**Activity**
Scan the records below. Copy every line in which the word "Minuten" appears.

Page-level text extractions
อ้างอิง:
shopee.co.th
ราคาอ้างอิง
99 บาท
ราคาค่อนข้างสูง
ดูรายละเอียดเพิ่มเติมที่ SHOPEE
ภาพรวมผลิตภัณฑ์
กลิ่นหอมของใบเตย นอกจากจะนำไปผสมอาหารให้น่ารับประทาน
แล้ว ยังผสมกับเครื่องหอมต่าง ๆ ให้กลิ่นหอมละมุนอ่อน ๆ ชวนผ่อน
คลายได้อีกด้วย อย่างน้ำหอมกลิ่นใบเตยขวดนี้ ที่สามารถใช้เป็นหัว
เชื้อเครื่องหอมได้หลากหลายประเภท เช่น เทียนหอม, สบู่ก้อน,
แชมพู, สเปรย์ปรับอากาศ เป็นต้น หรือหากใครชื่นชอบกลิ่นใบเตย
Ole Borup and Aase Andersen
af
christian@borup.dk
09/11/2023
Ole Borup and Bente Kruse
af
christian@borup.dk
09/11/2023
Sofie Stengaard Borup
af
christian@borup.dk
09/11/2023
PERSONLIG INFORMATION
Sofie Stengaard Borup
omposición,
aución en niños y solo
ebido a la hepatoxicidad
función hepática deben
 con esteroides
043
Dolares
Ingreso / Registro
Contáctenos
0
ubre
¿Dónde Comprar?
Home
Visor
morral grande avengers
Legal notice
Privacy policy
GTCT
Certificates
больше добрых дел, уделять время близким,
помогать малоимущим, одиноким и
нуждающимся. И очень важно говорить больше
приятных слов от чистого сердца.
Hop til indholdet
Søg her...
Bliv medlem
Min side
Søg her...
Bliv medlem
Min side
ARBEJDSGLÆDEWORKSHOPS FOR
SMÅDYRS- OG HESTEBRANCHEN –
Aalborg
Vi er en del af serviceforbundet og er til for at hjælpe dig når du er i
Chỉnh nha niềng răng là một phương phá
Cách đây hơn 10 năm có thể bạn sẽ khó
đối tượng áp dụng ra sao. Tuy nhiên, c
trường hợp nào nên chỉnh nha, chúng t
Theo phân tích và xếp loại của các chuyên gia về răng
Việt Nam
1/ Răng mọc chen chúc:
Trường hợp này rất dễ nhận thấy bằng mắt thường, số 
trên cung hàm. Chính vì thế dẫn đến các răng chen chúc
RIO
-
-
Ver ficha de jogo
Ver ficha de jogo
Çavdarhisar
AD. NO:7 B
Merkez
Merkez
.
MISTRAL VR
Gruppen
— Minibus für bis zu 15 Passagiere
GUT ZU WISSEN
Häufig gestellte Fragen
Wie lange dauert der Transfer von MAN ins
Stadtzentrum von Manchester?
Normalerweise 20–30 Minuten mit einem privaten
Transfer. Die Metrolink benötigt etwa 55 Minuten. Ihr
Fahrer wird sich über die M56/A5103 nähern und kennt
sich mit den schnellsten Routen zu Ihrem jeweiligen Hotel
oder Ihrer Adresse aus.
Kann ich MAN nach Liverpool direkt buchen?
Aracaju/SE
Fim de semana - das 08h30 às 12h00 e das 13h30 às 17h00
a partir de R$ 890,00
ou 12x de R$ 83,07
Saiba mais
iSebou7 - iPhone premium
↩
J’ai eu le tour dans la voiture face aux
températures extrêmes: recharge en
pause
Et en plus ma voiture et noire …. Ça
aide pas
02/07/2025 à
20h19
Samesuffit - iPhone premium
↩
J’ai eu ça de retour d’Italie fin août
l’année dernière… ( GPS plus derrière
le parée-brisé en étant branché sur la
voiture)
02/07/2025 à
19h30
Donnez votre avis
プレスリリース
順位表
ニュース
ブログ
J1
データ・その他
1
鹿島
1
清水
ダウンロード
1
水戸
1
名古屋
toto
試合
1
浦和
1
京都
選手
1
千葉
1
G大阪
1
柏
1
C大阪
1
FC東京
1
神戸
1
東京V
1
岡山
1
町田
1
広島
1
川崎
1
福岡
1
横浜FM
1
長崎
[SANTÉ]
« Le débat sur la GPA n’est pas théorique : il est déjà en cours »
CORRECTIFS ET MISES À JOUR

**Answer for the task**
Normalerweise 20–30 Minuten mit einem privaten
Transfer. Die Metrolink benötigt etwa 55 Minuten. Ihr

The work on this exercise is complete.